** Exercise prompt **
Return every line of the records below verbatim, with no pictures in the copy.

[Stored items from a collection]
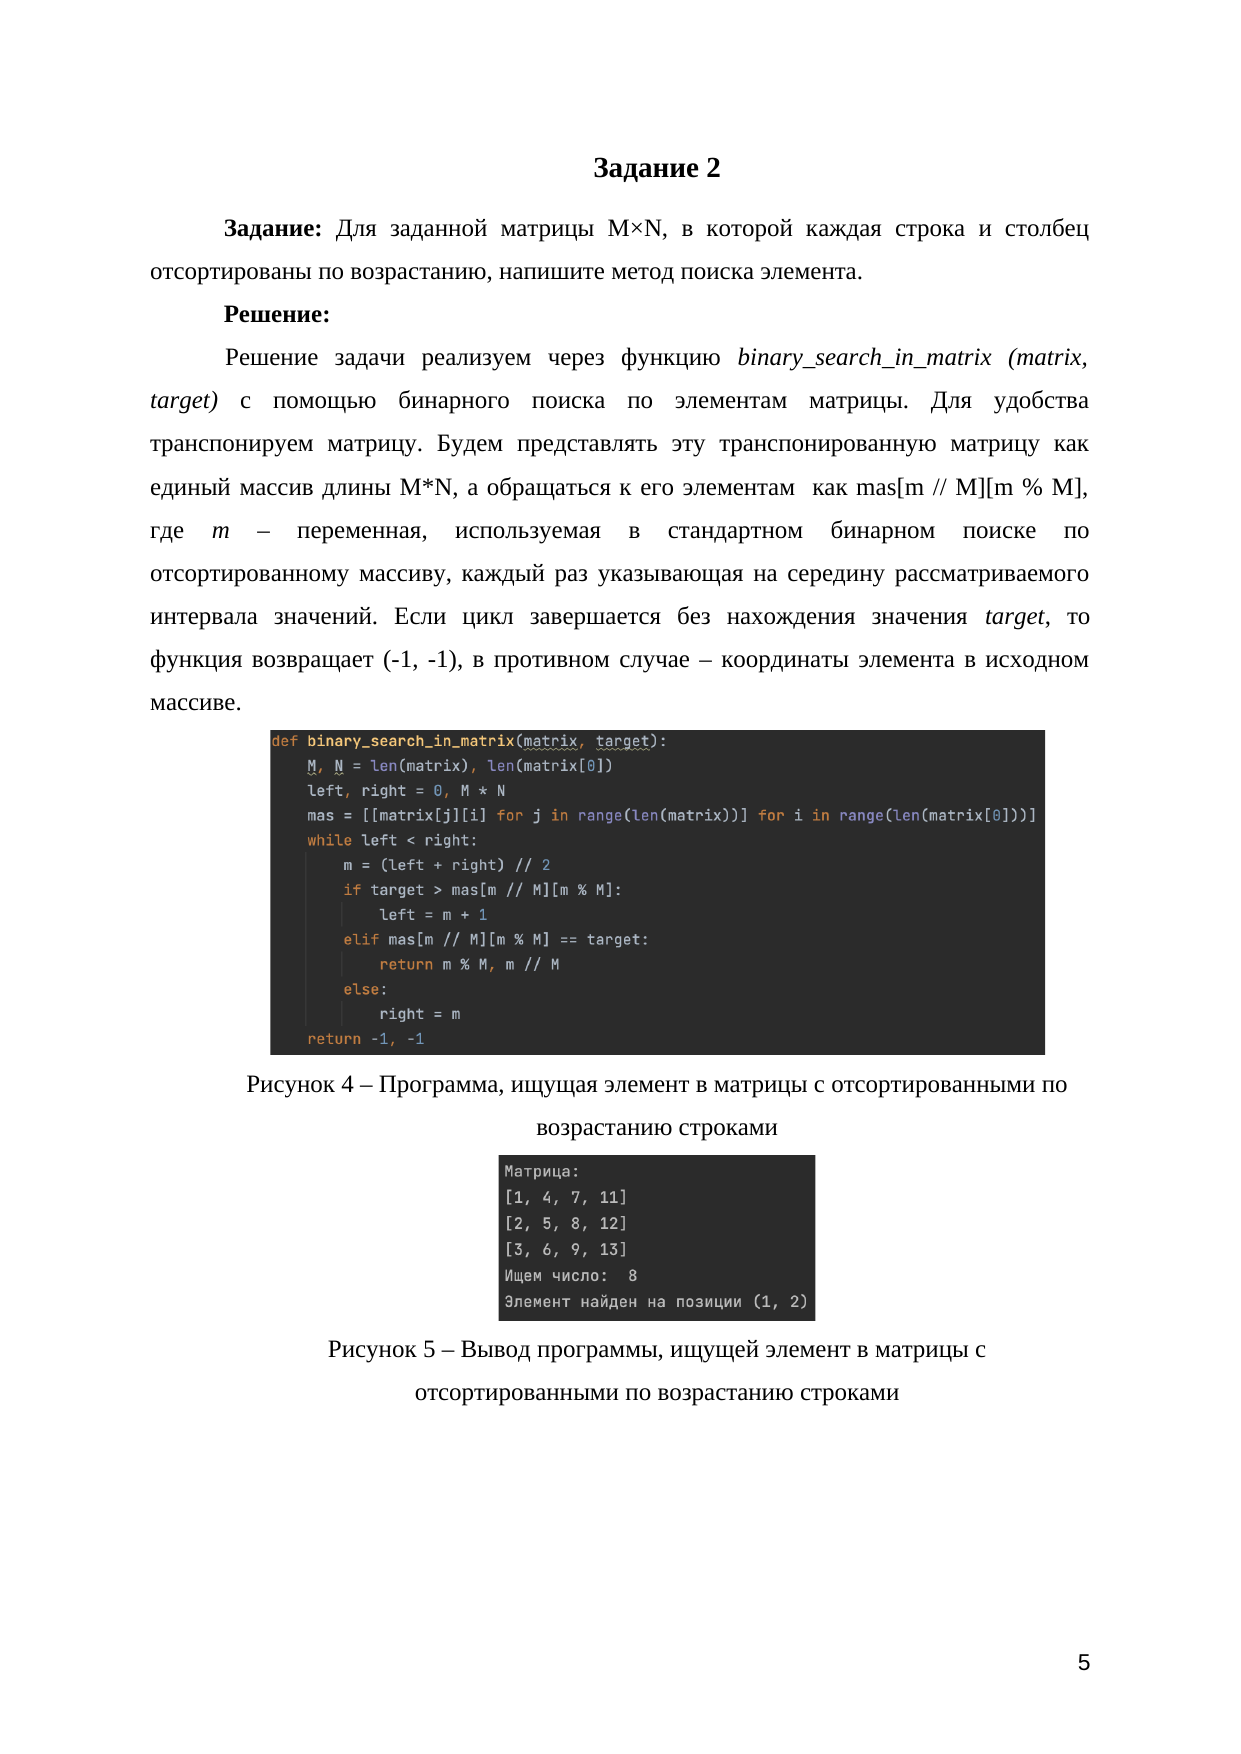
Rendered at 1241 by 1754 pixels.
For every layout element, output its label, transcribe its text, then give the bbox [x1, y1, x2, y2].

text Рисунок 4 – Программа, ищущая элемент в матрицы с отсортированными по возрастанию строками [224, 1069, 1090, 1141]
subtitle Задание 2 [150, 150, 1090, 183]
picture [498, 1155, 816, 1321]
picture [270, 730, 1046, 1055]
text Решение задачи реализуем через функцию binary_search_in_matrix (matrix, target) с помощью бинарного поиска по элементам матрицы. Для удобства транспонируем матрицу. Будем представлять эту транспонированную матрицу как единый массив длины M*N, а обращаться к его элементам как mas[m // M][m % M], где m – переменная, используемая в стандартном бинарном поиске по отсортированному массиву, каждый раз указывающая на середину рассматриваемого интервала значений. Если цикл завершается без нахождения значения target, то функция возвращает (-1, -1), в противном случае – координаты элемента в исходном массиве. [150, 342, 1090, 716]
text Решение: [150, 299, 1090, 328]
text Задание: Для заданной матрицы M×N, в которой каждая строка и столбец отсортированы по возрастанию, напишите метод поиска элемента. [150, 213, 1090, 285]
text Рисунок 5 – Вывод программы, ищущей элемент в матрицы с отсортированными по возрастанию строками [224, 1334, 1090, 1406]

** Answer to this problem **
Rendered at 1241 by 1754 pixels.
For every layout element, output its label, transcribe its text, then give the bbox [x1, y1, x2, y2].

text Рисунок 4 – Программа, ищущая элемент в матрицы с отсортированными по возрастанию строками [224, 1069, 1090, 1141]
subtitle Задание 2 [150, 150, 1090, 183]
picture [498, 1155, 816, 1321]
picture [270, 730, 1046, 1055]
text Решение задачи реализуем через функцию binary_search_in_matrix (matrix, target) с помощью бинарного поиска по элементам матрицы. Для удобства транспонируем матрицу. Будем представлять эту транспонированную матрицу как единый массив длины M*N, а обращаться к его элементам как mas[m // M][m % M], где m – переменная, используемая в стандартном бинарном поиске по отсортированному массиву, каждый раз указывающая на середину рассматриваемого интервала значений. Если цикл завершается без нахождения значения target, то функция возвращает (-1, -1), в противном случае – координаты элемента в исходном массиве. [150, 342, 1090, 716]
text Решение: [150, 299, 1090, 328]
text Задание: Для заданной матрицы M×N, в которой каждая строка и столбец отсортированы по возрастанию, напишите метод поиска элемента. [150, 213, 1090, 285]
text Рисунок 5 – Вывод программы, ищущей элемент в матрицы с отсортированными по возрастанию строками [224, 1334, 1090, 1406]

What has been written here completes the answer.